I also came to conclude that some of the conventional wisdom around clinical trials should be revisited. Namely, the idea that offering material help to people, especially poor people, who take part in studies constitutes “enticing” them. That is how the drug companies and a lot of the people running clinical trials think. The clinical drug trial I followed in Colombia had a budget of $150 million, yet only about $150,000 was earmarked every year for helping the families, and a lot of that went to staff salaries. Even then there was still a lot of debate about whether or not this modest little program could be deemed an “enticement.” 

There are many ways to help this community that would not mean cash rewards to individuals. Scholarships for young people who have had to stop studying while nursing a sick parent, dedicated nursing homes, a 24-hour call center for families in crisis – all these and much more are well within the means of multinational pharmaceutical firms.

While this book is centered around a very specific community, Alzheimer’s affects almost 7 million people in the United States. How has the work being done there affected Alzheimer’s research?

The Colombian families have contributed an enormous amount to global Alzheimer’s research since the 1980s. Studies on them in the 1990s confirmed that the mutations on the presenilin-1 gene caused most cases of early-onset Alzheimer’s disease worldwide. Work with their brains and tissues helped develop the dominant, if flawed, hypothesis of Alzheimer’s disease, which says that a protein called amyloid-beta sparks the disease cascade. More recently they’re contributing a ton of information on the genetics of Alzheimer’s. Because some of the people with the mutation get sick much later than they’re supposed to, they’re offering new evidence for genes that actually confer resistance to Alzheimer’s. Those findings will be used to create better drugs. Meanwhile, a variety of Alzheimer’s drugs will be tested in them in the coming years, because even though Dr. Lopera sadly passed away in September 2024, his colleagues are carrying his work forward.  

If anything, the work on the Colombian families may be overly focused on mining them for insights that can be applied to late-onset Alzheimer’s disease, which is much, much more common. Right now, the Colombian families are a laboratory—for other people. But the genetic form of Alzheimer’s they have, I would argue, is even more catastrophic than the norm. It cuts down people in the prime of their lives. It pulls families apart, causes terrible psychological and financial strain, and robs young people of their parents and their confidence for the future. I’d like to see these families become a laboratory for themselves.  

What did you find most surprising as you researched this book? 

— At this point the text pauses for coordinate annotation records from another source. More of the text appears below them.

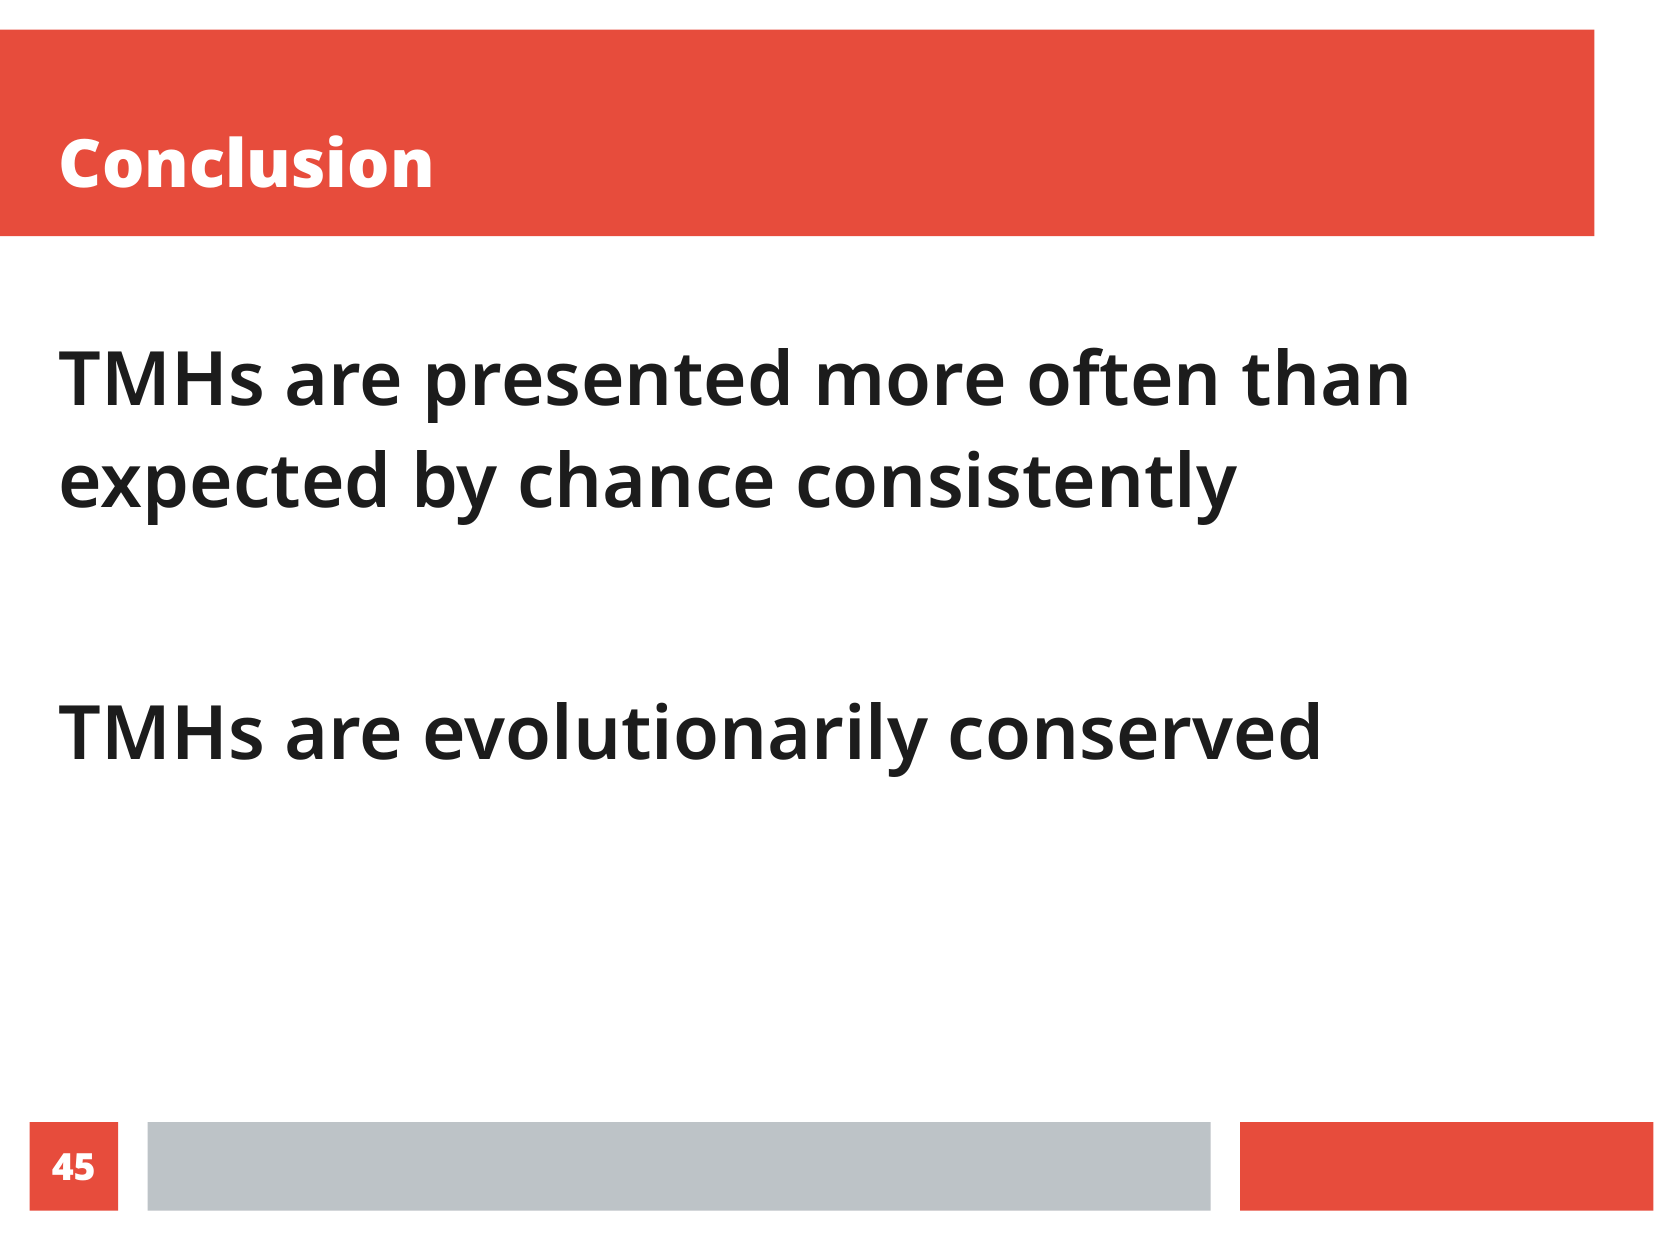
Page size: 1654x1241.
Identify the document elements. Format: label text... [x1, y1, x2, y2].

list TMHs are presented more often than expected by chance consistently TMHs are evolutionarily conserved [59, 324, 1565, 1093]
title Conclusion [59, 59, 1595, 207]
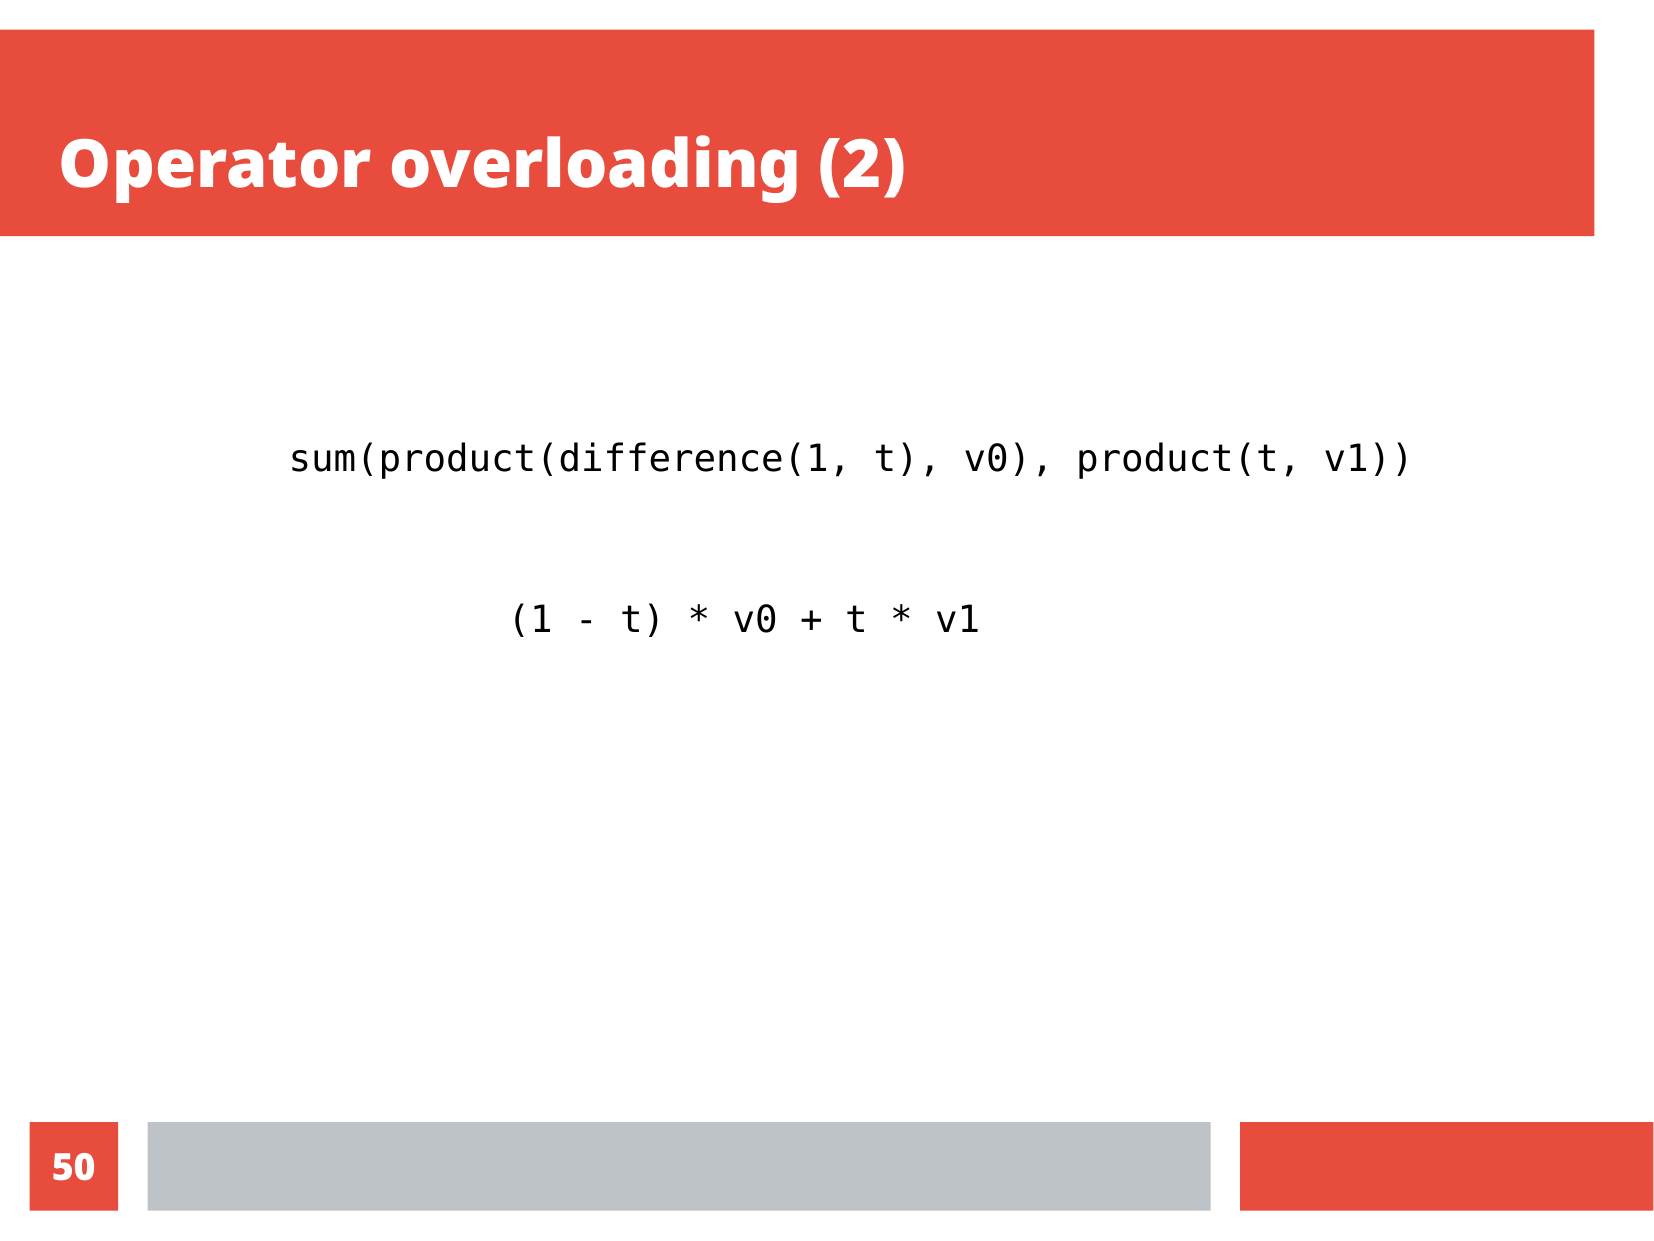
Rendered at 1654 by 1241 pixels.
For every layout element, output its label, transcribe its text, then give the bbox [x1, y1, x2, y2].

text_box (1 - t) * v0 + t * v1 [492, 590, 1075, 693]
title Operator overloading (2) [59, 59, 1595, 207]
text_box sum(product(difference(1, t), v0), product(t, v1)) [273, 429, 1430, 532]
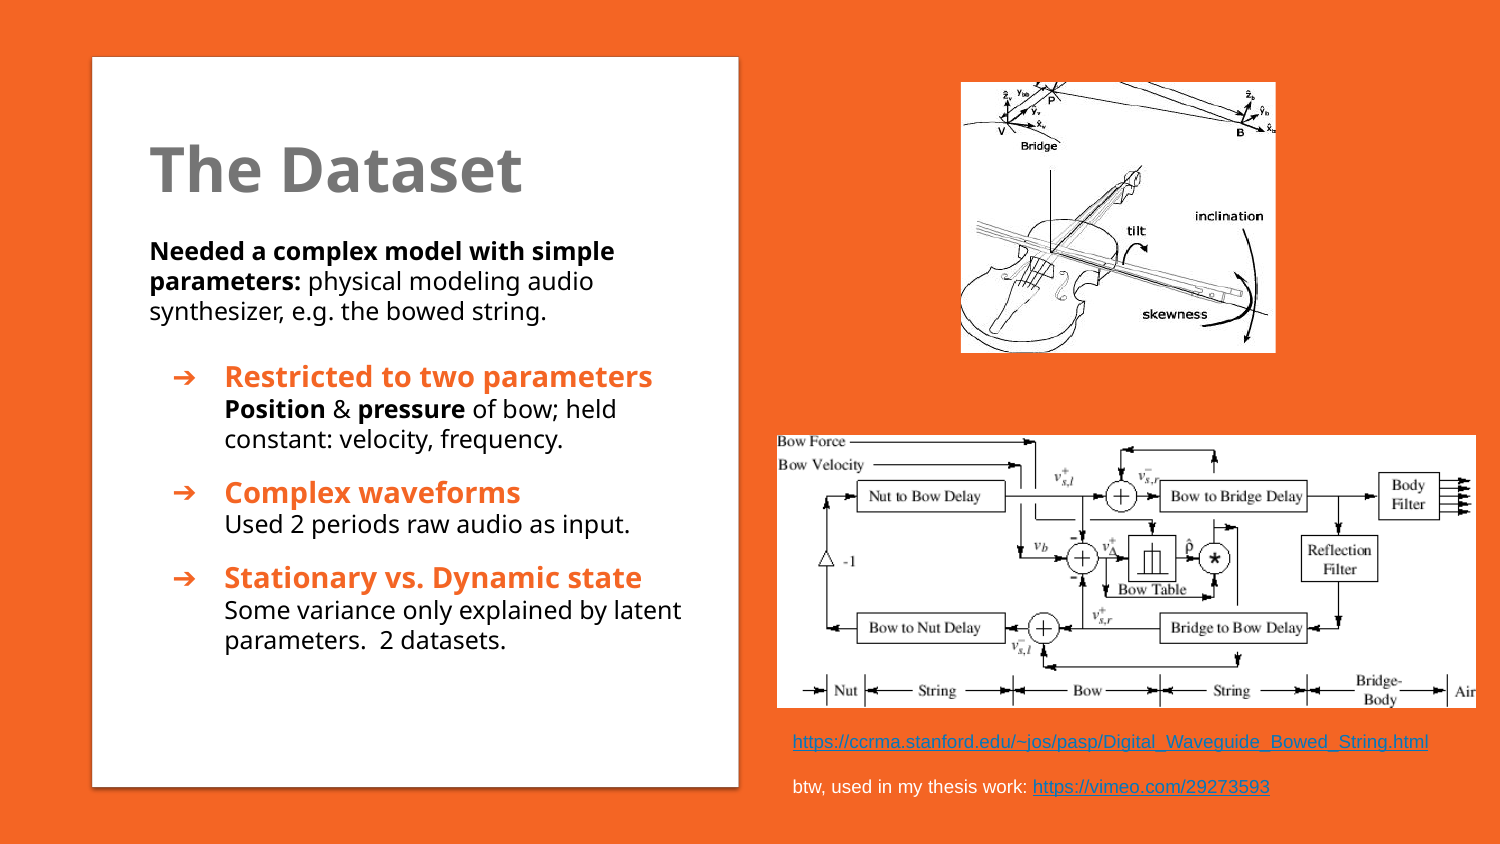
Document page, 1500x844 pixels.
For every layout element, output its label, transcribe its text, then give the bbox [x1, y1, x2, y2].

text_box https://ccrma.stanford.edu/~jos/pasp/Digital_Waveguide_Bowed_String.html btw, used in my thesis work: https://vimeo.com/29273593 [777, 714, 1476, 811]
picture [777, 435, 1476, 708]
picture [960, 82, 1276, 353]
text_box The Dataset [134, 95, 698, 220]
list Needed a complex model with simple parameters: physical modeling audio synthesizer, e.g. the bowed string. Restricted to two parameters Position & pressure of bow; held constant: velocity, frequency. Complex waveforms Used 2 periods raw audio as input. Stationary vs. Dynamic state Some variance only explained by latent parameters. 2 datasets. [134, 220, 698, 767]
picture [66, 26, 765, 817]
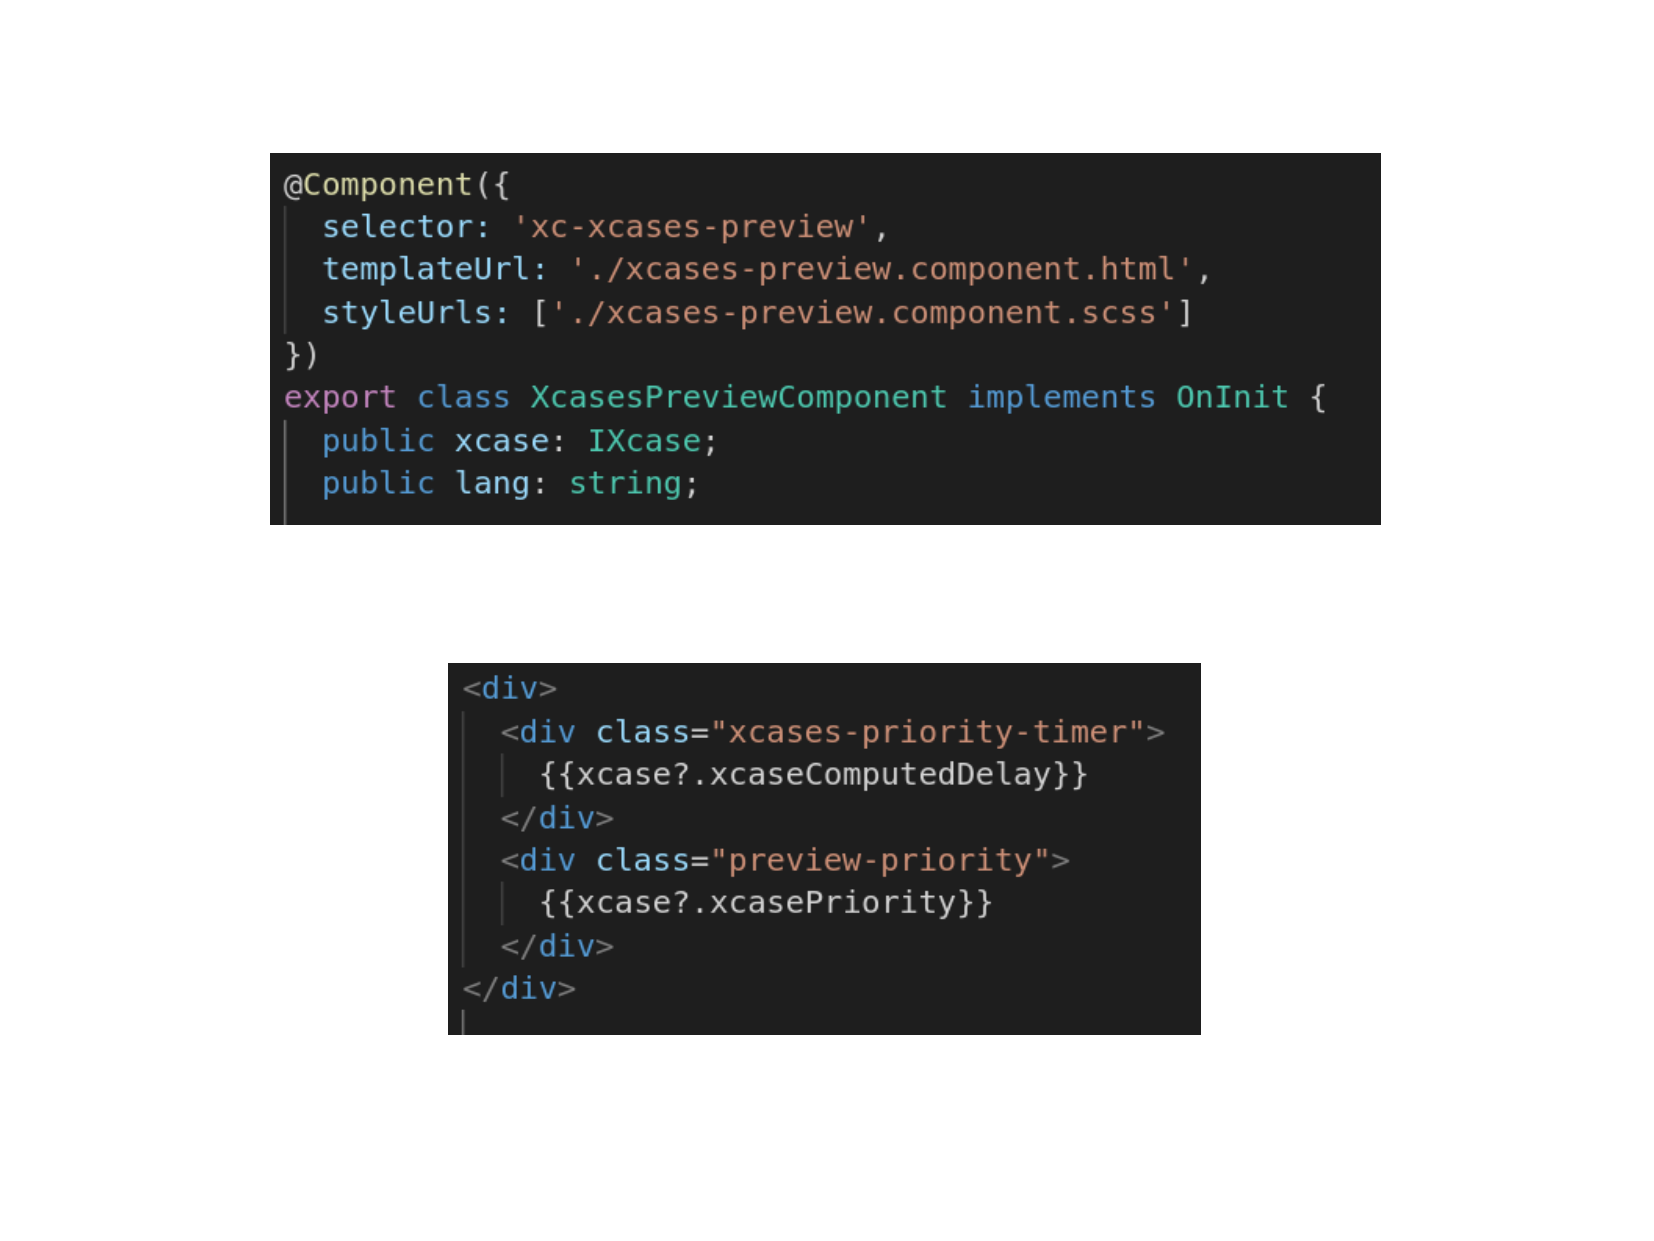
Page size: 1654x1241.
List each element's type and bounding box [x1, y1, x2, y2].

picture [448, 663, 1201, 1036]
picture [270, 153, 1381, 526]
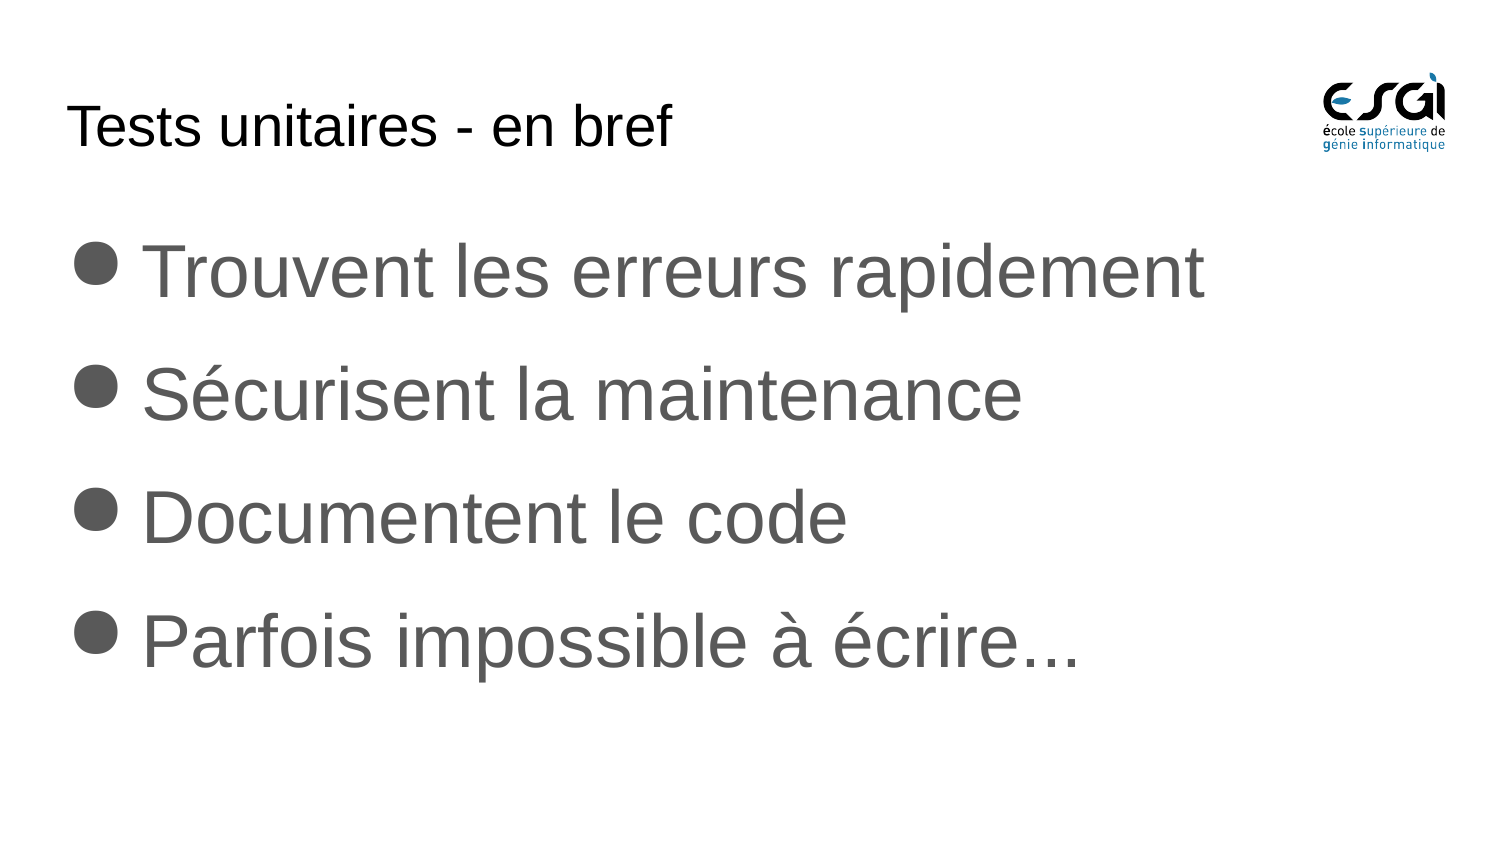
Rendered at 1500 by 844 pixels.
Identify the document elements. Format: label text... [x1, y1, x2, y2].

When I started working on this book I had just turned 44—the same age most affected people in the Colombian families begin to develop the first symptoms of the disease. I thought that being around people my own age, who were suffering a disease normally associated with old age, would be very moving to me and that I would have a lot in common with them. But as it happened, I tended to relate better to their kids—the young adults in their twenties and early thirties, who had grown up in the city and had more options and education their parents did. They spoke and thought differently. I found them really struggling with how to think about this disease, what the researchers really wanted from them, and whether they should find out whether they carried this horrible mutation, all the while harboring important personal and professional ambitions. And so, to a great degree, this came to be their story.